Learning from Asian practices of mediation, negotiation & dialogue
The 2015 Peace Practitioners Research Conference (PPRC) brought together more than 120 peace scholars and practitioners to critically reflect on lessons learned in the areas of mediation, negotiation and dialogue from current peace processes in the Asia region.
Some of the most pressing questions facing scholars and peace practitioners were discussed over the two days of the conference, including:
What are some of the key innovations in regards to mediation, negotiation and dialogue in the Philippines and Myanmar?
How can we distill some core ideas or principles from these experiences, especially in relation to the role of inclusivity in peace processes, the meaning of local ownership and the insider/outsider roles of the mediator?
How can these points of learning be problematised? What are the key challenges and ways of overcoming them?

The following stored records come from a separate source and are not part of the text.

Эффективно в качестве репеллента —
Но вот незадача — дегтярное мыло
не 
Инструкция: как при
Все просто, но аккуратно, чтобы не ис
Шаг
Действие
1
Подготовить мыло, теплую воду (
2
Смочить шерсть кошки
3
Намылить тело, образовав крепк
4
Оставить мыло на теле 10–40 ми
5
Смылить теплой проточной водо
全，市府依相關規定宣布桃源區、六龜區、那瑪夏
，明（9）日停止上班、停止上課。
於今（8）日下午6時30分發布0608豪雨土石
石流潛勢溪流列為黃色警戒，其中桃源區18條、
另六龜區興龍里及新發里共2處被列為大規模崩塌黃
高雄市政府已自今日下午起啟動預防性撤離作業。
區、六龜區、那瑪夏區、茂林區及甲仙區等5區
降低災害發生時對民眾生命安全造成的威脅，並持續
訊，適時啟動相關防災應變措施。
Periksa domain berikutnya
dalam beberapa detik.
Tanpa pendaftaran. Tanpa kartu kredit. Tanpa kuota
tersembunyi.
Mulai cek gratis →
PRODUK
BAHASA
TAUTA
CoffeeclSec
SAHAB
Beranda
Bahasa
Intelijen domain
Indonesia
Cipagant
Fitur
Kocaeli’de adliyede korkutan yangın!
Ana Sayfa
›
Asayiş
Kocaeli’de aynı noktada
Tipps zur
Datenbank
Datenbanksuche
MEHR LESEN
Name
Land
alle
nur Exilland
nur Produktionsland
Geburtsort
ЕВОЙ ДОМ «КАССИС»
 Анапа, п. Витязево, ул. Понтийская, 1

To engage these questions, participants heard from a range of voices active in both countries – from outside facilitators to conflict party negotiators, ceasefire monitors, transition commissioners and community dialogue facilitators.
The conference provided a rich field for analysis, debate and learning, with a wide range of participants using practical examples from the region to articulate, refine and engage different perspectives on dialogue, mediation and negotiation in the Myanmar and Philippines peace processes.
Below you’ll find the final agenda, presentations and links to videos of the speeches. To view more photos of the event, please visit our Facebook page. To download a presentation featuring the main themes raised during the conference, click here.
“When I look around this room I see people that have shrapnel in their body from being soldiers and fighting in a war. I see people whose relatives I know have been kidnapped in the last six months. I see women who I know have been through some terrible massacres during the fighting in Mindanao. I see people who remember the bloody struggle in Nepal. People in this room have seen and experienced some very terrible violence and its up to us to hold that violence but equally to find ways to transcend it and move through it. We stay grounded in the reality but dream for something better. You know this is a space where you can explore new ideas and you will not be persecuted in any way. Don’t edit yourself, each and every person in this room has an authentic voice that we want to hear and learn from.”